Der Zustand der Photovoltaikanlage sollte immer im Auge behalten werden. Bei sichtbaren Schäden ist es ratsam, eine Prüfung der PV-Anlage zu veranlassen. Viele Gebäudebesitzer werden selbst bei der Säuberung der Module aktiv. Allerdings ist hier Vorsicht geboten: Spülmittel, Bürsten und Wasser sind für die Reinigung der Küche geeignet, aber nicht zur Säuberung von Solarmodulen. Diese bestehen in der Regel aus einem Spezialglas mit Antireflexbeschichtung und sind somit viel zu empfindlich für herkömmliches Spülmittel.

 

Wartung der Solaranlage: Wie werden die Module gesäubert?
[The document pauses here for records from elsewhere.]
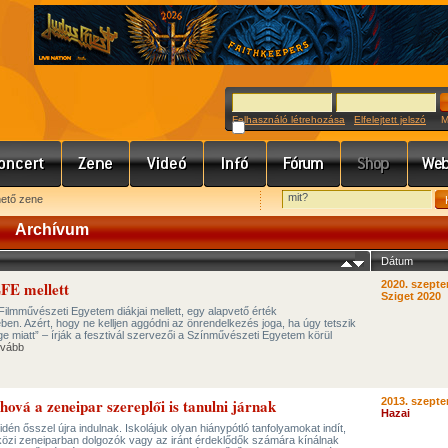
Felhasználó létrehozása
Elfelejtett jelszó
Meg
hető zene
Archívum
Dátum
ZFE mellett
2020. szepte
Sziget 2020
 Filmművészeti Egyetem diákjai mellett, egy alapvető érték
en. Azért, hogy ne kelljen aggódni az önrendelkezés joga, ha úgy tetszik
e miatt” – írják a fesztivál szervezői a Színművészeti Egyetem körül
vább
hová a zeneipar szereplői is tanulni járnak
2013. szepte
Hazai
idén ősszel újra indulnak. Iskolájuk olyan hiánypótló tanfolyamokat indít,
özi zeneiparban dolgozók vagy az iránt érdeklődők számára kínálnak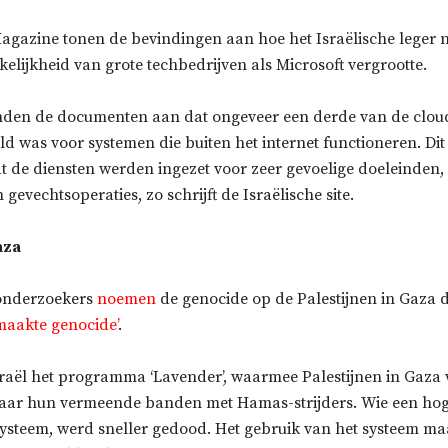
agazine tonen de bevindingen aan hoe het Israëlische leger 
kelijkheid van grote techbedrijven als Microsoft vergrootte.
den de documenten aan dat ongeveer een derde van de cloud
d was voor systemen die buiten het internet functioneren. Di
t de diensten werden ingezet voor zeer gevoelige doeleinden,
 gevechtsoperaties, zo schrijft de Israëlische site.
aza
 onderzoekers
noemen
de genocide op de Palestijnen in Gaza de
maakte genocide’
.
sraël het programma ‘Lavender’, waarmee Palestijnen in Gaza
aar hun vermeende banden met Hamas-strijders. Wie een hog
systeem, werd sneller gedood. Het gebruik van het systeem ma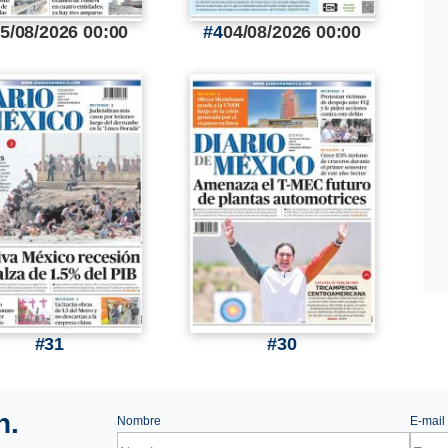
5/08/2026 00:00
4
04/08/2026 00:00
31
30
n.
Nombre
E-mail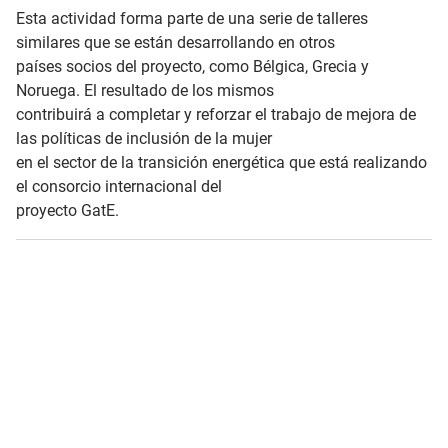
Esta actividad forma parte de una serie de talleres
similares que se están desarrollando en otros
países socios del proyecto, como Bélgica, Grecia y
Noruega. El resultado de los mismos
contribuirá a completar y reforzar el trabajo de mejora de
las políticas de inclusión de la mujer
en el sector de la transición energética que está realizando
el consorcio internacional del
proyecto GatE.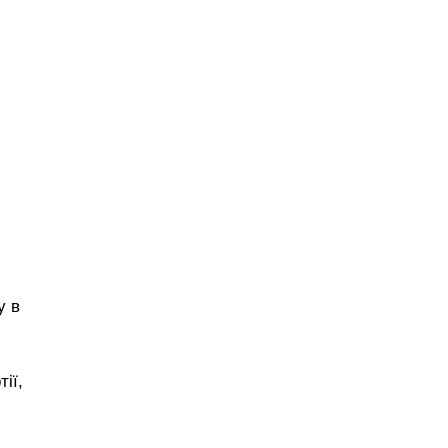
у в
ії,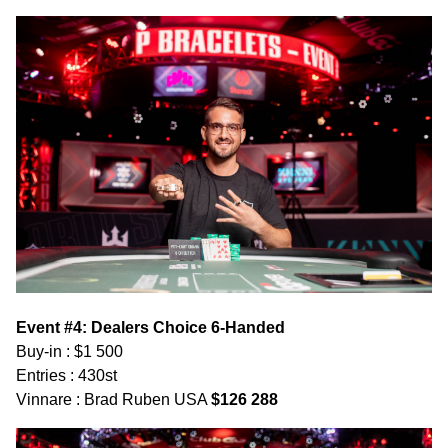
Event #4: Dealers Choice 6-Handed
Buy-in : $1 500
Entries : 430st
Vinnare : Brad Ruben USA
$126 288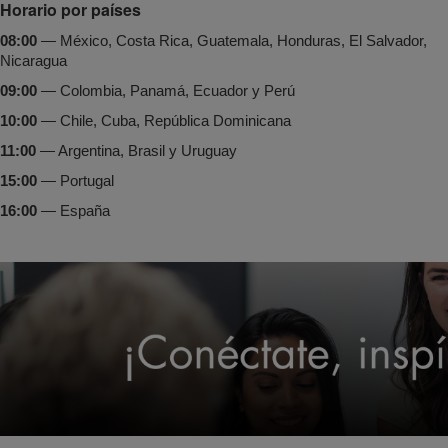
Horario por países
08:00
 — México, Costa Rica, Guatemala, Honduras, El Salvador, 
Nicaragua
09:00
 — Colombia, Panamá, Ecuador y Perú
10:00
 — Chile, Cuba, República Dominicana
11:00
 — Argentina, Brasil y Uruguay
15:00
 — Portugal
16:00
 — España 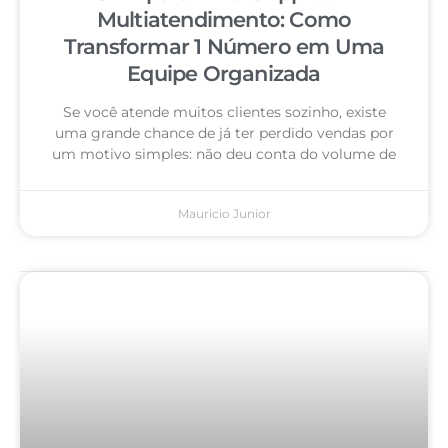
Multiatendimento: Como
Transformar 1 Número em Uma
Equipe Organizada
Se você atende muitos clientes sozinho, existe
uma grande chance de já ter perdido vendas por
um motivo simples: não deu conta do volume de
Mauricio Junior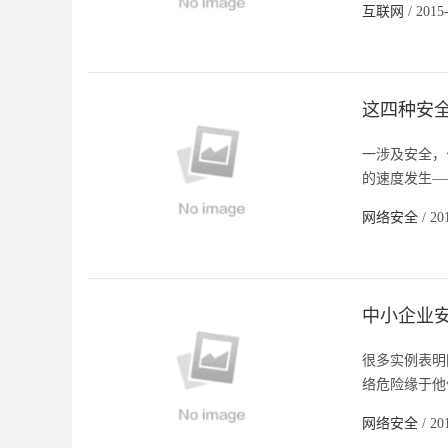
互联网
/ 2015
这四种安
一涉及安全，
的速度发生—
网络安全
/ 20
中小企业
很多实例表明
络危险缘于他
网络安全
/ 20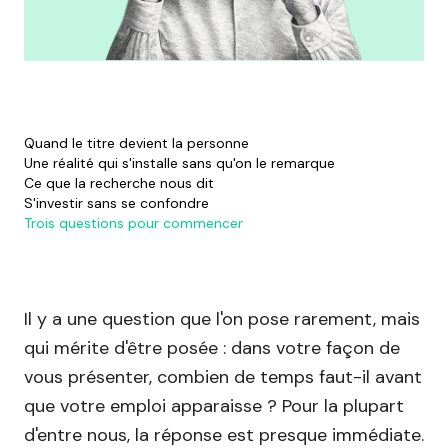
Quand le titre devient la personne
Une réalité qui s'installe sans qu'on le remarque
Ce que la recherche nous dit
S'investir sans se confondre
Trois questions pour commencer
Il y a une question que l'on pose rarement, mais
qui mérite d'être posée : dans votre façon de
vous présenter, combien de temps faut-il avant
que votre emploi apparaisse ? Pour la plupart
d'entre nous, la réponse est presque immédiate.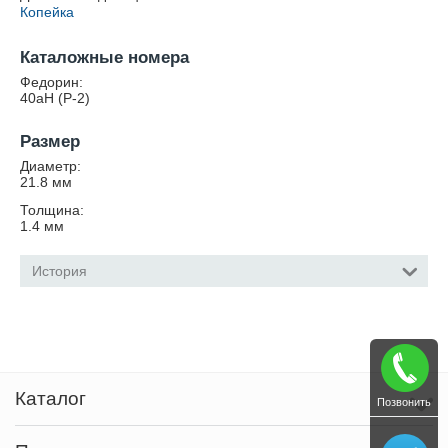
Копейка
Каталожные номера
Федорин:
40аН (Р-2)
Размер
Диаметр:
21.8
мм
Толщина:
1.4
мм
История
Каталог
Позвонить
Eine professionelle Reinigung erfolgt mit entmineralisiertem Wasser und speziellem Reinigungsmittel, das keinerlei Rückstände hinterlässt. Wenn möglich, findet die Reinigung gegen Abend statt, wenn die Module abgekühlt sind. Denn kommen stark aufgeheizte Module mit kaltem Wasser in Kontakt, können sie gewissermaßen einen Schock erleiden.

Die regelmäßige Säuberung der Panele ist deshalb notwendig, weil sich dort Tierkot und Staub festsetzen können. An den Übergängen von Glas zu Rahmen wachsen je nach Witterung sogar Flechten und Moos. All das kann die Erträge der Photovoltaikanlage beträchtlich verringern. Am besten ist es, den klassischen Frühjahrsputz durchzuführen: Im Frühling sind die Module meist am stärksten verschmutzt, weil sie Herbst und Winter mit Schnee und Frost hinter sich haben.